PROBLEM
The full listing is needed, transcribed word for word.

DATA EXTRACTS
········

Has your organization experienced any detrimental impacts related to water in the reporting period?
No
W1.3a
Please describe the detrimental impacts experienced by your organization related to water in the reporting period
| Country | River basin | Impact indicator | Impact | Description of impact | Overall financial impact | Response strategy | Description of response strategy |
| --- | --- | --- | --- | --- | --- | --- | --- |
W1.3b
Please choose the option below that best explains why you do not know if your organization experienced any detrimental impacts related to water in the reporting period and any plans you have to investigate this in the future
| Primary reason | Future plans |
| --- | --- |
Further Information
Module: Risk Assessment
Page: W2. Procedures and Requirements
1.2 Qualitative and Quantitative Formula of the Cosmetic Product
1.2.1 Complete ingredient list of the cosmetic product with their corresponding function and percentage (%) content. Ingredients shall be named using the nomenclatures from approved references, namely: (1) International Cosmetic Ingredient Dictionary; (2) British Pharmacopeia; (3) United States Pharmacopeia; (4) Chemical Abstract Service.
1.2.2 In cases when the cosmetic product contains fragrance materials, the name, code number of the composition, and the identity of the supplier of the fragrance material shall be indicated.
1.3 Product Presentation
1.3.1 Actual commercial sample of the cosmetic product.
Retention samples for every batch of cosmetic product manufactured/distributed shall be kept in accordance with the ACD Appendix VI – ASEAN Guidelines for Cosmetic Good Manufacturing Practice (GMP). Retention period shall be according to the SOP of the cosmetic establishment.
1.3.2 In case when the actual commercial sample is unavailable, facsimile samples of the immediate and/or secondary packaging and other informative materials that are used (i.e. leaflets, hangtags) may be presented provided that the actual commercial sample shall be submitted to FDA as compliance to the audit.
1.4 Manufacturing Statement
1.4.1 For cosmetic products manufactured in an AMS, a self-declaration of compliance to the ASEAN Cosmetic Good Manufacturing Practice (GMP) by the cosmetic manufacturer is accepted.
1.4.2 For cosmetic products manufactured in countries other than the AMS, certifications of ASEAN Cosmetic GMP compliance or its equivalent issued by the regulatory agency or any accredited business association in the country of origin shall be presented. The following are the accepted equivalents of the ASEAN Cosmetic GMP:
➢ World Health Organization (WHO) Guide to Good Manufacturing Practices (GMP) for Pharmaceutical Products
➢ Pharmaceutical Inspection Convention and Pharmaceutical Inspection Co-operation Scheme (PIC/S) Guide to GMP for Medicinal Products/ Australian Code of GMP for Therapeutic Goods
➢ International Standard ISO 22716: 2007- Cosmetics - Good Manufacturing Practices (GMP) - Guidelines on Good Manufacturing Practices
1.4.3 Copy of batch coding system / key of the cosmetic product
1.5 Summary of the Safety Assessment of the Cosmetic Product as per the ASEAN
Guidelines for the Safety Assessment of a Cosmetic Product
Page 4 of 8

········

EXPECTED OUTPUT
Has your organization experienced any detrimental impacts related to water in the reporting period?
No
W1.3a
Please describe the detrimental impacts experienced by your organization related to water in the reporting period
| Country | River basin | Impact indicator | Impact | Description of impact | Overall financial impact | Response strategy | Description of response strategy |
| --- | --- | --- | --- | --- | --- | --- | --- |
W1.3b
Please choose the option below that best explains why you do not know if your organization experienced any detrimental impacts related to water in the reporting period and any plans you have to investigate this in the future
| Primary reason | Future plans |
| --- | --- |
Further Information
Module: Risk Assessment
Page: W2. Procedures and Requirements
1.2 Qualitative and Quantitative Formula of the Cosmetic Product
1.2.1 Complete ingredient list of the cosmetic product with their corresponding function and percentage (%) content. Ingredients shall be named using the nomenclatures from approved references, namely: (1) International Cosmetic Ingredient Dictionary; (2) British Pharmacopeia; (3) United States Pharmacopeia; (4) Chemical Abstract Service.
1.2.2 In cases when the cosmetic product contains fragrance materials, the name, code number of the composition, and the identity of the supplier of the fragrance material shall be indicated.
1.3 Product Presentation
1.3.1 Actual commercial sample of the cosmetic product.
Retention samples for every batch of cosmetic product manufactured/distributed shall be kept in accordance with the ACD Appendix VI – ASEAN Guidelines for Cosmetic Good Manufacturing Practice (GMP). Retention period shall be according to the SOP of the cosmetic establishment.
1.3.2 In case when the actual commercial sample is unavailable, facsimile samples of the immediate and/or secondary packaging and other informative materials that are used (i.e. leaflets, hangtags) may be presented provided that the actual commercial sample shall be submitted to FDA as compliance to the audit.
1.4 Manufacturing Statement
1.4.1 For cosmetic products manufactured in an AMS, a self-declaration of compliance to the ASEAN Cosmetic Good Manufacturing Practice (GMP) by the cosmetic manufacturer is accepted.
1.4.2 For cosmetic products manufactured in countries other than the AMS, certifications of ASEAN Cosmetic GMP compliance or its equivalent issued by the regulatory agency or any accredited business association in the country of origin shall be presented. The following are the accepted equivalents of the ASEAN Cosmetic GMP:
➢ World Health Organization (WHO) Guide to Good Manufacturing Practices (GMP) for Pharmaceutical Products
➢ Pharmaceutical Inspection Convention and Pharmaceutical Inspection Co-operation Scheme (PIC/S) Guide to GMP for Medicinal Products/ Australian Code of GMP for Therapeutic Goods
➢ International Standard ISO 22716: 2007- Cosmetics - Good Manufacturing Practices (GMP) - Guidelines on Good Manufacturing Practices
1.4.3 Copy of batch coding system / key of the cosmetic product
1.5 Summary of the Safety Assessment of the Cosmetic Product as per the ASEAN
Guidelines for the Safety Assessment of a Cosmetic Product
Page 4 of 8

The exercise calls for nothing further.